The man with the flag turned his attention to her. She was looking down at the floor of the car. Like a coy, frightened bride who had been married off to a stranger.
“Hello, sister,” the man said carefully in English. “What is your name please?”
When Baby Kochamma didn’t answer, he looked back at his co-hecklers.
“She has no name.”
“What about Modalali Mariakutty?” someone suggested with a giggle. Modalali in Malayalam means landlord.
“A, B, C, D, X, Y, Z,” somebody else said, irrelevantly.
More students crowded around. They all wore handkerchiefs or printed Bombay Dyeing hand towels on their heads to stave off the sun. They looked like extras who had wandered off the sets of the Malayalam version of Sinbad: The Last Voyage.

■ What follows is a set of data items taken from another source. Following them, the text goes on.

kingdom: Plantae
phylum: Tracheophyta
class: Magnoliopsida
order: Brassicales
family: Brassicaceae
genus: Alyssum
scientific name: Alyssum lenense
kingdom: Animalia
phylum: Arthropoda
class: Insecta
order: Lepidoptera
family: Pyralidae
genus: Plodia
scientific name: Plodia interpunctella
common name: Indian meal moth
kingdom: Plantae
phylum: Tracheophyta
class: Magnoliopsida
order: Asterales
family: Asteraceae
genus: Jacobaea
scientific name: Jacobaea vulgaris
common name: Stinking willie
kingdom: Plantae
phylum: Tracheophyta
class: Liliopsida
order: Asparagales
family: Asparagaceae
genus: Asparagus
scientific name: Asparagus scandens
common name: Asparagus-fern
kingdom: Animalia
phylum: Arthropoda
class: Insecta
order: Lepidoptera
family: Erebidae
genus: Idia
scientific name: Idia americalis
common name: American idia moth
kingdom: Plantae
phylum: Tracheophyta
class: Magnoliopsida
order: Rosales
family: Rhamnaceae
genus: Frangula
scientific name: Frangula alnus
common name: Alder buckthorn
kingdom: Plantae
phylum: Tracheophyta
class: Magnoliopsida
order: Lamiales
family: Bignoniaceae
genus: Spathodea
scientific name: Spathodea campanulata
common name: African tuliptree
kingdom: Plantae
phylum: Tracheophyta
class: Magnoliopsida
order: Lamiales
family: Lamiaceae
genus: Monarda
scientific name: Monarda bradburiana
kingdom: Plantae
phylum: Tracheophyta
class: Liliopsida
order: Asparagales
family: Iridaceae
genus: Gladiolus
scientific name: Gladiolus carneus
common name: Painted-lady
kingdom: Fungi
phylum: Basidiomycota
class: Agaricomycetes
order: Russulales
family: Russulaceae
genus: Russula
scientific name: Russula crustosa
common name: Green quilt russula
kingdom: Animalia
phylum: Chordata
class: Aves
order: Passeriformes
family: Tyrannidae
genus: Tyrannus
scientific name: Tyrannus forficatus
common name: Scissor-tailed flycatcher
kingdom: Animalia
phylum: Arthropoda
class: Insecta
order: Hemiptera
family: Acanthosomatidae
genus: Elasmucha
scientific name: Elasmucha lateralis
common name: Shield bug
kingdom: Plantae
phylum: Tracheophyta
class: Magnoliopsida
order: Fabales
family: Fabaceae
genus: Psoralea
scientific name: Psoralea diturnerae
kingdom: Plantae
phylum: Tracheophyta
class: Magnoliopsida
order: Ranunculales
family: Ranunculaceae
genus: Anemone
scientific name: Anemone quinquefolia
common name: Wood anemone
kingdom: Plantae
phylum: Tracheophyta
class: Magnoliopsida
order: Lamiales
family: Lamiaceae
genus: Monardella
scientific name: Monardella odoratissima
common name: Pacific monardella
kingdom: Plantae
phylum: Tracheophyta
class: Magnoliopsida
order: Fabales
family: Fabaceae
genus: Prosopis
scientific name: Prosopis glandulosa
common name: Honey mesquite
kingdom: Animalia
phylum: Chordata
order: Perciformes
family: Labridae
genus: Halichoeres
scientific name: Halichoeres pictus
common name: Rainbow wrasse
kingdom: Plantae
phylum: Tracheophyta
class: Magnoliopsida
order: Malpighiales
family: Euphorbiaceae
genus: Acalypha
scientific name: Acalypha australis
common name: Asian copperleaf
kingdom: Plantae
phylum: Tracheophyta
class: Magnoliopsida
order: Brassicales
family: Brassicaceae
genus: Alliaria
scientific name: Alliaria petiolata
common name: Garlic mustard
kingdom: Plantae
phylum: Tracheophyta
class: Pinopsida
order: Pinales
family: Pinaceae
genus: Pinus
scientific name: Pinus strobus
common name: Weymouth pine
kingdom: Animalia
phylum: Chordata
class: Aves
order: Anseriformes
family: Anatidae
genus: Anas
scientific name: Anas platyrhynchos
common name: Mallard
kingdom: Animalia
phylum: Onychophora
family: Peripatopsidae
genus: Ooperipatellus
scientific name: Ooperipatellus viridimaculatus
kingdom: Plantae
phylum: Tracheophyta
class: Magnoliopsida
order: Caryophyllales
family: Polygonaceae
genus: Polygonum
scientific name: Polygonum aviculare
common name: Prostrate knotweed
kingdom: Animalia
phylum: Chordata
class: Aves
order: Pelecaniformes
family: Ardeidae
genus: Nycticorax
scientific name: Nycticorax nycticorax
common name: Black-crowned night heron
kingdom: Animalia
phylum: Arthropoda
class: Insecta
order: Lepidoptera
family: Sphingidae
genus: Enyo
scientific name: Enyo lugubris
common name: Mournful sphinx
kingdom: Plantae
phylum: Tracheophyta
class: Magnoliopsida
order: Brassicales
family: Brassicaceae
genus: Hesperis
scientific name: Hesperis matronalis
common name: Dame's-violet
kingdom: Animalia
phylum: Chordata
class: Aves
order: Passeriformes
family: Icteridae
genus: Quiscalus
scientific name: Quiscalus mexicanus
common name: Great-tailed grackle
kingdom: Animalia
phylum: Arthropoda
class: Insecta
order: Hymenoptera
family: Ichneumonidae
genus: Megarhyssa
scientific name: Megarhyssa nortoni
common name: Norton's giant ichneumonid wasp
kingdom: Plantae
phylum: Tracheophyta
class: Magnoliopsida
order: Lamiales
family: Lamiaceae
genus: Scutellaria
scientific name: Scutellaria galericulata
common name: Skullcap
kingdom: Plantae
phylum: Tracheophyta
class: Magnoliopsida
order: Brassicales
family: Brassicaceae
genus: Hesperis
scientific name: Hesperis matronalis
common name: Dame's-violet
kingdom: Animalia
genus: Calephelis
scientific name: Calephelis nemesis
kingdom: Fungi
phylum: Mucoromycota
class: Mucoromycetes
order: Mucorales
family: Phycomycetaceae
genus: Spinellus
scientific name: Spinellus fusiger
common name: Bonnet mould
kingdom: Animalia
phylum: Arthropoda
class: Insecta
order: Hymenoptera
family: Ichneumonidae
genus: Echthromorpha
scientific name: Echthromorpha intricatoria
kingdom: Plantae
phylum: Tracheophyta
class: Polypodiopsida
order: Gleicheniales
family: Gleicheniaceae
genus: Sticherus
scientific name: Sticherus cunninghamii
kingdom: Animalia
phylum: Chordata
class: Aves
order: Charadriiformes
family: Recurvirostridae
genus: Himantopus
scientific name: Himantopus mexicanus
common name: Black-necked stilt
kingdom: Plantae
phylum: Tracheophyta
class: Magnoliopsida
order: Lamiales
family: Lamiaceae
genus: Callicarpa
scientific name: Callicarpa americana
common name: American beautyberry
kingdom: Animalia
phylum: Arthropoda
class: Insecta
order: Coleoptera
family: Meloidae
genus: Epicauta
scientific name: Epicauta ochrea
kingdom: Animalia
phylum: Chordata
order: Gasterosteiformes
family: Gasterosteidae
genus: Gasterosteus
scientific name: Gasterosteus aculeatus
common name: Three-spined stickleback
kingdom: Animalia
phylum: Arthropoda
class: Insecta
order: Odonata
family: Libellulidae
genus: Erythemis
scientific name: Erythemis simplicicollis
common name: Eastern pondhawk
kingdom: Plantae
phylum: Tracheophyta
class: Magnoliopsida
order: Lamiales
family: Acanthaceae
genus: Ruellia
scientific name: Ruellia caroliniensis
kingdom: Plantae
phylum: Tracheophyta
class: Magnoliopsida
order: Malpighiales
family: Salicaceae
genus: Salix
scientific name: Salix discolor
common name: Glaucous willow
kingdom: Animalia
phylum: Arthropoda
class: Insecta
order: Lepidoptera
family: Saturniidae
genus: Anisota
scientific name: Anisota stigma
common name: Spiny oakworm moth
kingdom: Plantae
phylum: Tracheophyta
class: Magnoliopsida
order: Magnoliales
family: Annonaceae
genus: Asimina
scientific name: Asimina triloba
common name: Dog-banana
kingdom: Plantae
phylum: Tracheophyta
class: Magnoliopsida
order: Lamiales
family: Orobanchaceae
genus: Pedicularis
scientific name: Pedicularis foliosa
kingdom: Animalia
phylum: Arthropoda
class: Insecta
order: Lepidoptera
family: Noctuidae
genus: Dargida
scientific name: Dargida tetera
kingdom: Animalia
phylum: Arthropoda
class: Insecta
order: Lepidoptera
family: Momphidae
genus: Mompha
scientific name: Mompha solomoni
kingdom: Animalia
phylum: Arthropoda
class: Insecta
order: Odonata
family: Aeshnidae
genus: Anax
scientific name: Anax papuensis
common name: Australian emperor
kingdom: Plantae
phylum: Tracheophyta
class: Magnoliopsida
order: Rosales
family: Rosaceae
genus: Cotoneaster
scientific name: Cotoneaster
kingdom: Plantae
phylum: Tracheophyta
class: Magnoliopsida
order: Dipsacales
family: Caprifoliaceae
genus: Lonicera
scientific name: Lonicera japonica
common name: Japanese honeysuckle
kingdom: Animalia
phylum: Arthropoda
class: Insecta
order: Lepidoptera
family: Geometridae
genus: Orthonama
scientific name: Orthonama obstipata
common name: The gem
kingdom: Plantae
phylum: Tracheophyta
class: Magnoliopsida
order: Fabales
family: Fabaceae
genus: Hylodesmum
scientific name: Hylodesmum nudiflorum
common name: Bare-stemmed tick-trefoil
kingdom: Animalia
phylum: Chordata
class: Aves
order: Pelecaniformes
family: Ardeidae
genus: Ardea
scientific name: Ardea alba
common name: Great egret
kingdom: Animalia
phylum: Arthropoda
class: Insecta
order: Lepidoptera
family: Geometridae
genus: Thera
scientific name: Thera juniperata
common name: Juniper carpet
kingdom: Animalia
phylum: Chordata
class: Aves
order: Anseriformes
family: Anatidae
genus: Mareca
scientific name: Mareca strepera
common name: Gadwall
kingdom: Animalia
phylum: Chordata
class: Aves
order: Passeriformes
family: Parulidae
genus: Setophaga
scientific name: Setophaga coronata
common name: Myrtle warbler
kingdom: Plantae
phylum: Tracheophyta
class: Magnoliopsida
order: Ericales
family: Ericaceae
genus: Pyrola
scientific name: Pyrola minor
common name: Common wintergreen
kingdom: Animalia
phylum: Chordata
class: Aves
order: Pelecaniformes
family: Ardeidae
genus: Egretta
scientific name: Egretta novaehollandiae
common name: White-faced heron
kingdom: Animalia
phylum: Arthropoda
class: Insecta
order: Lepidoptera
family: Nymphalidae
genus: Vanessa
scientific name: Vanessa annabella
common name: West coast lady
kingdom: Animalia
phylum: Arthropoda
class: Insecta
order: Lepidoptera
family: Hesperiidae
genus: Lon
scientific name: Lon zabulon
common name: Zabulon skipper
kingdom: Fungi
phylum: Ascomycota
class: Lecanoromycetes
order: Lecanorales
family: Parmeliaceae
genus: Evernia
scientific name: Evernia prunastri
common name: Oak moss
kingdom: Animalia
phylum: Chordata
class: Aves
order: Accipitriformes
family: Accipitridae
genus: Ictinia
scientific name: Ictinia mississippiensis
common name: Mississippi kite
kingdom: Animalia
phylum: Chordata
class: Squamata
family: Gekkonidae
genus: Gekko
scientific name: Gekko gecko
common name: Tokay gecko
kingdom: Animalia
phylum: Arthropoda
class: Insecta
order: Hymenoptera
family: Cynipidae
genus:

The man like a knot gave Baby Kochamma his red flag as a present.
“Here,” he said. “Hold it.”
Baby Kochamma held it, still not looking at him.
“Wave it,” he ordered.
She had to wave it. She had no choice. It smelled of new cloth and a shop. Crisp and dusty.
She tried to wave it as though she wasn’t waving it.
“Now say ‘Inquilab Zindabad!’”
“Inquilab Zindabad,” Baby Kochamma whispered.
“Good girl.”
The crowd roared with laughter.
A shrillwhistle blew.
“Okaythen,” the man said to Baby Kochamma in English, as though they had successfully concluded a business deal. “Bye-bye!”